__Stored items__

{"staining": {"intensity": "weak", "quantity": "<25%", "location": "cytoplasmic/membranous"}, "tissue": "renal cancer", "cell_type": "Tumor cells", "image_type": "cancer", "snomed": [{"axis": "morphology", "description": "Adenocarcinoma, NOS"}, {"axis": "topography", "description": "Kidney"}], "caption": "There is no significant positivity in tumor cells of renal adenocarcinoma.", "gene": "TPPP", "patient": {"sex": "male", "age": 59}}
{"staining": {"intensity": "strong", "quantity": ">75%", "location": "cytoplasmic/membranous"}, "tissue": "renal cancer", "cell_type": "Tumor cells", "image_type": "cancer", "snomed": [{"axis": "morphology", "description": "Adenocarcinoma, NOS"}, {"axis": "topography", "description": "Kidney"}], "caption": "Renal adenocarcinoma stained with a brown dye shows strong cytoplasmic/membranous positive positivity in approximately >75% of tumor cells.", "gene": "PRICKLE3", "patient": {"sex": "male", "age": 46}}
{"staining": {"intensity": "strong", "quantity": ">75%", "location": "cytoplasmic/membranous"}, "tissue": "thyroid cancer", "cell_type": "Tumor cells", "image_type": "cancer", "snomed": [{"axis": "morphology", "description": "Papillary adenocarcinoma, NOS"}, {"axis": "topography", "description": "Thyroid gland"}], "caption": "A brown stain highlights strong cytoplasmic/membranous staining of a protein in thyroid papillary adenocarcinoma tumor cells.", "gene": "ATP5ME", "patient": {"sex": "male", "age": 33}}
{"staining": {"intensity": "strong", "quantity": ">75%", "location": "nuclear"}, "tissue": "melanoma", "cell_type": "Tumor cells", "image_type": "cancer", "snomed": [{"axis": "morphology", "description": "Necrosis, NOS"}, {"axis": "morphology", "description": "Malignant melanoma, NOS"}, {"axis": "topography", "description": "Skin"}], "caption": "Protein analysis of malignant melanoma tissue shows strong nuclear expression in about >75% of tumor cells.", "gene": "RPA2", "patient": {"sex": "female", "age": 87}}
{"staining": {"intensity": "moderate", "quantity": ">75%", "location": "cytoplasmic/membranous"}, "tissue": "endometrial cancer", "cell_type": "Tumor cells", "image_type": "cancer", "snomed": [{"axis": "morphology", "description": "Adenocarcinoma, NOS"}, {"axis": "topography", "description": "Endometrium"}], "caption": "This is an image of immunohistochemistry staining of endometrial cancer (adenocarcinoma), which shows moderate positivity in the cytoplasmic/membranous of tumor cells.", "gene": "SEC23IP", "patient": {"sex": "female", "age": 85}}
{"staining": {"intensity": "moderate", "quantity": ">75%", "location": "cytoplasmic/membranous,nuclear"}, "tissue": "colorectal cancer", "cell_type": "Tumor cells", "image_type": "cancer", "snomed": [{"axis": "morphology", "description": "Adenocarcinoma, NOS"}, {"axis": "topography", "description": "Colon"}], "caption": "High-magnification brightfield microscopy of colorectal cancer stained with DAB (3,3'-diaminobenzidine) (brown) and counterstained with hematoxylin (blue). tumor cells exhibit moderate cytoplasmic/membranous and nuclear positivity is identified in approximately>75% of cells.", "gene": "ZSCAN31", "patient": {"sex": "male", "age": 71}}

__About this task__
Transcribe the data above so that every line matches exactly.

__Written answer__
{"staining": {"intensity": "weak", "quantity": "<25%", "location": "cytoplasmic/membranous"}, "tissue": "renal cancer", "cell_type": "Tumor cells", "image_type": "cancer", "snomed": [{"axis": "morphology", "description": "Adenocarcinoma, NOS"}, {"axis": "topography", "description": "Kidney"}], "caption": "There is no significant positivity in tumor cells of renal adenocarcinoma.", "gene": "TPPP", "patient": {"sex": "male", "age": 59}}
{"staining": {"intensity": "strong", "quantity": ">75%", "location": "cytoplasmic/membranous"}, "tissue": "renal cancer", "cell_type": "Tumor cells", "image_type": "cancer", "snomed": [{"axis": "morphology", "description": "Adenocarcinoma, NOS"}, {"axis": "topography", "description": "Kidney"}], "caption": "Renal adenocarcinoma stained with a brown dye shows strong cytoplasmic/membranous positive positivity in approximately >75% of tumor cells.", "gene": "PRICKLE3", "patient": {"sex": "male", "age": 46}}
{"staining": {"intensity": "strong", "quantity": ">75%", "location": "cytoplasmic/membranous"}, "tissue": "thyroid cancer", "cell_type": "Tumor cells", "image_type": "cancer", "snomed": [{"axis": "morphology", "description": "Papillary adenocarcinoma, NOS"}, {"axis": "topography", "description": "Thyroid gland"}], "caption": "A brown stain highlights strong cytoplasmic/membranous staining of a protein in thyroid papillary adenocarcinoma tumor cells.", "gene": "ATP5ME", "patient": {"sex": "male", "age": 33}}
{"staining": {"intensity": "strong", "quantity": ">75%", "location": "nuclear"}, "tissue": "melanoma", "cell_type": "Tumor cells", "image_type": "cancer", "snomed": [{"axis": "morphology", "description": "Necrosis, NOS"}, {"axis": "morphology", "description": "Malignant melanoma, NOS"}, {"axis": "topography", "description": "Skin"}], "caption": "Protein analysis of malignant melanoma tissue shows strong nuclear expression in about >75% of tumor cells.", "gene": "RPA2", "patient": {"sex": "female", "age": 87}}
{"staining": {"intensity": "moderate", "quantity": ">75%", "location": "cytoplasmic/membranous"}, "tissue": "endometrial cancer", "cell_type": "Tumor cells", "image_type": "cancer", "snomed": [{"axis": "morphology", "description": "Adenocarcinoma, NOS"}, {"axis": "topography", "description": "Endometrium"}], "caption": "This is an image of immunohistochemistry staining of endometrial cancer (adenocarcinoma), which shows moderate positivity in the cytoplasmic/membranous of tumor cells.", "gene": "SEC23IP", "patient": {"sex": "female", "age": 85}}
{"staining": {"intensity": "moderate", "quantity": ">75%", "location": "cytoplasmic/membranous,nuclear"}, "tissue": "colorectal cancer", "cell_type": "Tumor cells", "image_type": "cancer", "snomed": [{"axis": "morphology", "description": "Adenocarcinoma, NOS"}, {"axis": "topography", "description": "Colon"}], "caption": "High-magnification brightfield microscopy of colorectal cancer stained with DAB (3,3'-diaminobenzidine) (brown) and counterstained with hematoxylin (blue). tumor cells exhibit moderate cytoplasmic/membranous and nuclear positivity is identified in approximately>75% of cells.", "gene": "ZSCAN31", "patient": {"sex": "male", "age": 71}}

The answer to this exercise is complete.